(Textabschnitt):
···

Beim Schafverband mag man sich - aus nachvollziehbaren Gründen - nicht so Recht über die Rückkehr freuen: „Wenn Schafe gerissen werden, kann mich das nicht froh macht“, sagt NRW-Sprecher Mark Dünow. Aber: Man akzeptiere, wenn die Gesellschaft die Rückkehr des Wolfes wolle – nur „muss sie dann auch für die Folgen aufkommen“. Sprich: Für gerissenes Weidevieh und für einen besseren Schutz von Schaf & Co.

···

(Aufgabenstellung):
Setzen Sie den Textabschnitt über die Rückkehr des Wolfes im Anschluss an seinen letzten Satz fort.

(Bereitgestellte Daten):
···

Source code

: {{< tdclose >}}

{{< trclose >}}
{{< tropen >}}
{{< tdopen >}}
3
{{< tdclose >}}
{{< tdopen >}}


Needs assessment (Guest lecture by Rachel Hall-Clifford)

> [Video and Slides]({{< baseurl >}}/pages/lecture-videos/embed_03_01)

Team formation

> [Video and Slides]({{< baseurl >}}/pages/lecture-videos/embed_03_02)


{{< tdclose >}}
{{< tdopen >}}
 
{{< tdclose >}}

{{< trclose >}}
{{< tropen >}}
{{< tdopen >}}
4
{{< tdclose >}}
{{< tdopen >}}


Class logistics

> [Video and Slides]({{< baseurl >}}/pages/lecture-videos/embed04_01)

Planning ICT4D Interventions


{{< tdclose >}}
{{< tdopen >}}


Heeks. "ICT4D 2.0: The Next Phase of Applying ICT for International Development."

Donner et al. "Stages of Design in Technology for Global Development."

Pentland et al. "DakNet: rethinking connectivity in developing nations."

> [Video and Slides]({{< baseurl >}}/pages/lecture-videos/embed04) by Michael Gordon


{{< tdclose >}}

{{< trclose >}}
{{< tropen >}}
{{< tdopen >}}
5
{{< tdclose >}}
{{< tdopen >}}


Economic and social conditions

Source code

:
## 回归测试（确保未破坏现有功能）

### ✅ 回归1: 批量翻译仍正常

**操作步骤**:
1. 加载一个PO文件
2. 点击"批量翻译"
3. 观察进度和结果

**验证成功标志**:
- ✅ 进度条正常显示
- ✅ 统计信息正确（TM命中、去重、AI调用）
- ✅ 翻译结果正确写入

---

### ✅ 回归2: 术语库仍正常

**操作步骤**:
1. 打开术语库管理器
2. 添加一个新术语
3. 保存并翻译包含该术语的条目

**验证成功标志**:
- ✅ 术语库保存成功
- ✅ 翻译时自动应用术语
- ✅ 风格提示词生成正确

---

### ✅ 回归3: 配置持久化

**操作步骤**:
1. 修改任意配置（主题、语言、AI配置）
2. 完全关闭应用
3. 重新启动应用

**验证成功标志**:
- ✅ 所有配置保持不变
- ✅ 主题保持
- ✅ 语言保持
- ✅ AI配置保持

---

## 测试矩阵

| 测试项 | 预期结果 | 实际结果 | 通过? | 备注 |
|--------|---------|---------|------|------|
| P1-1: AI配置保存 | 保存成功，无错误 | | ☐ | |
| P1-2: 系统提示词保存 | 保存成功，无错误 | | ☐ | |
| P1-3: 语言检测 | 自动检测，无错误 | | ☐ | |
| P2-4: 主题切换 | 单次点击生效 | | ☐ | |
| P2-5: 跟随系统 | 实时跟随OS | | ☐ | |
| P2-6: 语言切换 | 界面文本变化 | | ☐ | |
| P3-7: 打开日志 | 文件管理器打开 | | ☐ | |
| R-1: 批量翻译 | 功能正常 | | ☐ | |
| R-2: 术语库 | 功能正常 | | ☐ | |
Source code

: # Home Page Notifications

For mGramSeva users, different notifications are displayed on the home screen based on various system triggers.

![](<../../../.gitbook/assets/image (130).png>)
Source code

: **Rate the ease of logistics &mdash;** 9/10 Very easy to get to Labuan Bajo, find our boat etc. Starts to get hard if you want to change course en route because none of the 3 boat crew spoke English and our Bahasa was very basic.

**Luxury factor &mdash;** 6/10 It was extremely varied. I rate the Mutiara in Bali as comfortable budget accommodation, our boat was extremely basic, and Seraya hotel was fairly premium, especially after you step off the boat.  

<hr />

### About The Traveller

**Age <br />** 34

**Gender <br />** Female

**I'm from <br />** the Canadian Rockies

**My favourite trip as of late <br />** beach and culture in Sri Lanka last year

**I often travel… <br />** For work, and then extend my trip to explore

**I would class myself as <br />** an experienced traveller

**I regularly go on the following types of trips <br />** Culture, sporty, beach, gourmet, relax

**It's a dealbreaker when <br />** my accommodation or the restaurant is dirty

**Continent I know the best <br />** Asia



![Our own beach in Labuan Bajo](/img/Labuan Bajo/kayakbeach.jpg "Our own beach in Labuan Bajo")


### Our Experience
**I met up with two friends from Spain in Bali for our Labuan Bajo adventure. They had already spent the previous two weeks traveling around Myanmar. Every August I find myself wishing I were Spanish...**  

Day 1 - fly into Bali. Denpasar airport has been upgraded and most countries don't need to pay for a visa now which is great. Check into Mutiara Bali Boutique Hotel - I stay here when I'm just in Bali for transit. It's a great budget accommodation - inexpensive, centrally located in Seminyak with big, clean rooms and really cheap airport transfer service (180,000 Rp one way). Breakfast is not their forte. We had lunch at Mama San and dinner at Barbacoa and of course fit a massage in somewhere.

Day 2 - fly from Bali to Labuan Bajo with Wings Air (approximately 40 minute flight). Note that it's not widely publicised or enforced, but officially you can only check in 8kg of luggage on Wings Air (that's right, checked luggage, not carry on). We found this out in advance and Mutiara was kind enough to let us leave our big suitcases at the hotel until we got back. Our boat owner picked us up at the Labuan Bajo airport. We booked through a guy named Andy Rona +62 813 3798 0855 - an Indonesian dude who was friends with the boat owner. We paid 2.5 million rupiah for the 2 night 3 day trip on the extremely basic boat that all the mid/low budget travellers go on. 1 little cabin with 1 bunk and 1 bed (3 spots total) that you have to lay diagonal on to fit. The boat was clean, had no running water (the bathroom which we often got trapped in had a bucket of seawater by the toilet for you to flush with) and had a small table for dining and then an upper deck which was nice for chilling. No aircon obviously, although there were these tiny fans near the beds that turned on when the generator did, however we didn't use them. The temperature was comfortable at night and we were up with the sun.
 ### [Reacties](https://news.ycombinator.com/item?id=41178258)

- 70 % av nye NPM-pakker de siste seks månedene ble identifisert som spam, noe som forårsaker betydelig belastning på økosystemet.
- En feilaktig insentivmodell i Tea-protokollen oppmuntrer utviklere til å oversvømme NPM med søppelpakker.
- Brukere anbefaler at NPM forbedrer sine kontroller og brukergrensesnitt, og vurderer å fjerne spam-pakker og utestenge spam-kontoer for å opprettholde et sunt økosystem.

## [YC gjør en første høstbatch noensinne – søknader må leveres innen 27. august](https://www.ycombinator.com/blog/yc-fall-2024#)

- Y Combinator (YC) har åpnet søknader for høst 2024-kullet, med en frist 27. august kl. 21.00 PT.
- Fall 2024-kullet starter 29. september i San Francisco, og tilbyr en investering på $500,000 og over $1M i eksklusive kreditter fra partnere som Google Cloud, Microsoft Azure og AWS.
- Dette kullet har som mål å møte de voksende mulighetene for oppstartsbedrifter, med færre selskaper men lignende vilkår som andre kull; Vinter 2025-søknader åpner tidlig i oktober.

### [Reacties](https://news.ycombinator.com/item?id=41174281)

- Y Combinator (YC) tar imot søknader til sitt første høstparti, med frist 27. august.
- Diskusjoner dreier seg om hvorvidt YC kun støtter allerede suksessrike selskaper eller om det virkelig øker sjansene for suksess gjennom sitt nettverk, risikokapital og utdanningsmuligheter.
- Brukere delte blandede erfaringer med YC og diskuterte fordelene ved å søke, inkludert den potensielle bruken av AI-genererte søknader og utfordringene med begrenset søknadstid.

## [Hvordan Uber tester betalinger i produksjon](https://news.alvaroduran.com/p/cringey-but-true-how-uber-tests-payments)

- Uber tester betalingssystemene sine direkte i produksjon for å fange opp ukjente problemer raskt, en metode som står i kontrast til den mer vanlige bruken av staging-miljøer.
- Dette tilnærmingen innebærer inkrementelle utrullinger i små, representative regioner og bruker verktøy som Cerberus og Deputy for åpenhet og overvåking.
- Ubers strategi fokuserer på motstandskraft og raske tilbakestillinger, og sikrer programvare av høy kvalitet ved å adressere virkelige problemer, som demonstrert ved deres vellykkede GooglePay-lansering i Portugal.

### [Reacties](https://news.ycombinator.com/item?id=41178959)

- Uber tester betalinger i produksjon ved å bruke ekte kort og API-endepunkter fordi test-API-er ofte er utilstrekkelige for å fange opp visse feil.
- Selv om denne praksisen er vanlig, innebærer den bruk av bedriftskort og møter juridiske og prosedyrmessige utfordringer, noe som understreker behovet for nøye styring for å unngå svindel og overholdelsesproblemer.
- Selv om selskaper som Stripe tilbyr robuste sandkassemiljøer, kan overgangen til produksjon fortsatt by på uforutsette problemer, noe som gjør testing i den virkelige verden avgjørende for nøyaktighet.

···

(Antwortteil):
Mobile Elektrozäune zum Schutz

Das geschieht, wie ein Sprecher von Minister Remmel versichert. Das gerissene (und mittlerweile eingeschläferte) Schaf wird ersetzt, dafür gibt es einen Etat. Zudem hat das Land NRW extra für das Auftauchen von Wölfen mobile Elektrozäune und Kameras angeschafft. Eines diesen mobilen Sets ist jetzt unterwegs nach Stemwede. Zudem macht sich ein Arbeitskreis aus Behörden, Schafzüchtern und Tierschützern Gedanken, was man alles tun kann (und muss), wenn der Wolf sich tatsächlich wieder ansiedelt.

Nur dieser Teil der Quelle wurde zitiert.